[Start of section]

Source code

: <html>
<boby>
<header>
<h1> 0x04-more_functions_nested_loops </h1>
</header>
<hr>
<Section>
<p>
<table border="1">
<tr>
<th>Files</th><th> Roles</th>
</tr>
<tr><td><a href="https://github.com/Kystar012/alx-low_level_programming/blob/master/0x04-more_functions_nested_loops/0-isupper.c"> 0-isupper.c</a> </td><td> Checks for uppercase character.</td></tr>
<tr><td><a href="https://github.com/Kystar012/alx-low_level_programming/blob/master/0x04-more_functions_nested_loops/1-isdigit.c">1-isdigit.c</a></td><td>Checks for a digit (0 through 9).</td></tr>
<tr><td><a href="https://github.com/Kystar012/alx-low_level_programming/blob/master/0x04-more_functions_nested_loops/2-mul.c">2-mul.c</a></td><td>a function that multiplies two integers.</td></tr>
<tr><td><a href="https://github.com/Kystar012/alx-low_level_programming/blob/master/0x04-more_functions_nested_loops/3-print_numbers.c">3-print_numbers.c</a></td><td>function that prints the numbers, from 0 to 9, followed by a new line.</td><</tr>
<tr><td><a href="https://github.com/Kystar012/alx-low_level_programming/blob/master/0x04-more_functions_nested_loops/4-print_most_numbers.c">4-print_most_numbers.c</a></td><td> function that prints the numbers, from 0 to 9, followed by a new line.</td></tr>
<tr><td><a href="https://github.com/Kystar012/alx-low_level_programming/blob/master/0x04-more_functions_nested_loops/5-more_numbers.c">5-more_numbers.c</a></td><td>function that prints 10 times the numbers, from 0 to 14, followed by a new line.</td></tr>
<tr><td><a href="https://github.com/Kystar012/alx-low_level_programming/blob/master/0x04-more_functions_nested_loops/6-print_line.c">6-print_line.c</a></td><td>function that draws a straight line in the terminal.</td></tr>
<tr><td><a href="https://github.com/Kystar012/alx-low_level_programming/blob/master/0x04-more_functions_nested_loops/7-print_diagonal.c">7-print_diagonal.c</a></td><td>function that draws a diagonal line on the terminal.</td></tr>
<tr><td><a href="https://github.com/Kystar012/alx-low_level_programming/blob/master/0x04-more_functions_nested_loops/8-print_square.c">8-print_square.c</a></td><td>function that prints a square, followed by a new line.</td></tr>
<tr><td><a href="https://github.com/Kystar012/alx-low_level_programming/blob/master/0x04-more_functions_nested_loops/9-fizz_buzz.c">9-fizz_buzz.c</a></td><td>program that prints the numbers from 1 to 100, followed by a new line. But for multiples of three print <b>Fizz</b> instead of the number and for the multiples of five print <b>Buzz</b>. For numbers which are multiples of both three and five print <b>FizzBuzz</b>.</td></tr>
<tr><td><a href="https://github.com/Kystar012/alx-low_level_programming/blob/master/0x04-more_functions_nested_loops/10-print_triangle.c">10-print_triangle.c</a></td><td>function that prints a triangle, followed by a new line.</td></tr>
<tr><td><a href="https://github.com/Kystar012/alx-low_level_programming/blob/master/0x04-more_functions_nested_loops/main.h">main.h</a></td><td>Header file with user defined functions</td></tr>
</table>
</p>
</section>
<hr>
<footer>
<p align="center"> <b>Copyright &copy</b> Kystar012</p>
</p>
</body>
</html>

[End of section]

» **The problem**:
Your answer should hold every line of the entries that contains the string "Checks".

» **Answer for this exercise**:
<tr><td><a href="https://github.com/Kystar012/alx-low_level_programming/blob/master/0x04-more_functions_nested_loops/0-isupper.c"> 0-isupper.c</a> </td><td> Checks for uppercase character.</td></tr>
<tr><td><a href="https://github.com/Kystar012/alx-low_level_programming/blob/master/0x04-more_functions_nested_loops/1-isdigit.c">1-isdigit.c</a></td><td>Checks for a digit (0 through 9).</td></tr>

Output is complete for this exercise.